The station interviewed students including Dexter Fox, a third-grader at Russell Boulevard Elementary, who said, "I think it's gonna be fun having this in our school, because we come here often,"
Addelyn Bell, also a third-grader at Russell Boulevard, said that science is her favorite subject because she likes doing experiments and learning about the world. She's excited about having the tower garden: "I think it's just gonna be really cool to have."
According to CPS Science Coordinator Mike Szydlowski, who installed the gardens, he will start student competitions in mid-January, like which school can grow the largest head of lettuce.

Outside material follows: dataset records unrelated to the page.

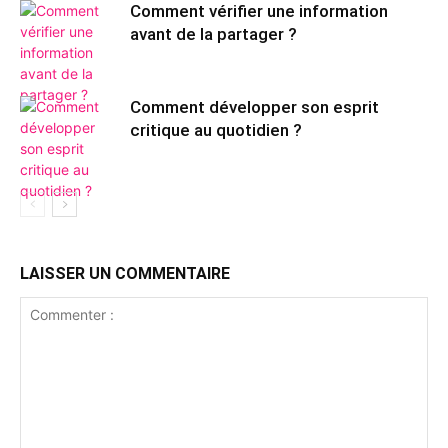
Comment vérifier une information
avant de la partager ?
Comment développer son esprit
critique au quotidien ?
LAISSER UN COMMENTAIRE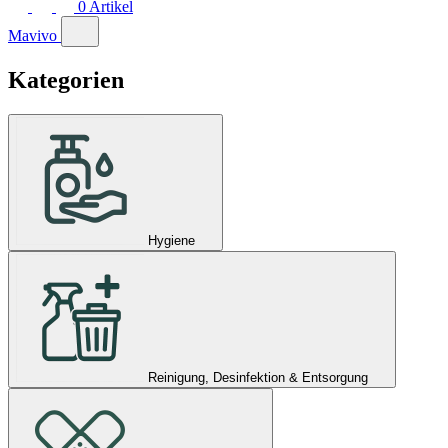
0
Artikel
Mavivo
Kategorien
Hygiene
Reinigung, Desinfektion & Entsorgung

Students can experiment by changing the formula for nutrients, adjusting the light timers or using different types of lettuce.
He said that the tower gardens provoke thought and wonderment: "A lot of the parents have learned science by textbooks and memorizing content, and it doesn't stick, and there's so many things in society, in our culture, right now that involve problem solving and using wonderment and trying to find new ways to solve problems that we don't even know about, so we want to get new opportunities for the kids to be curious."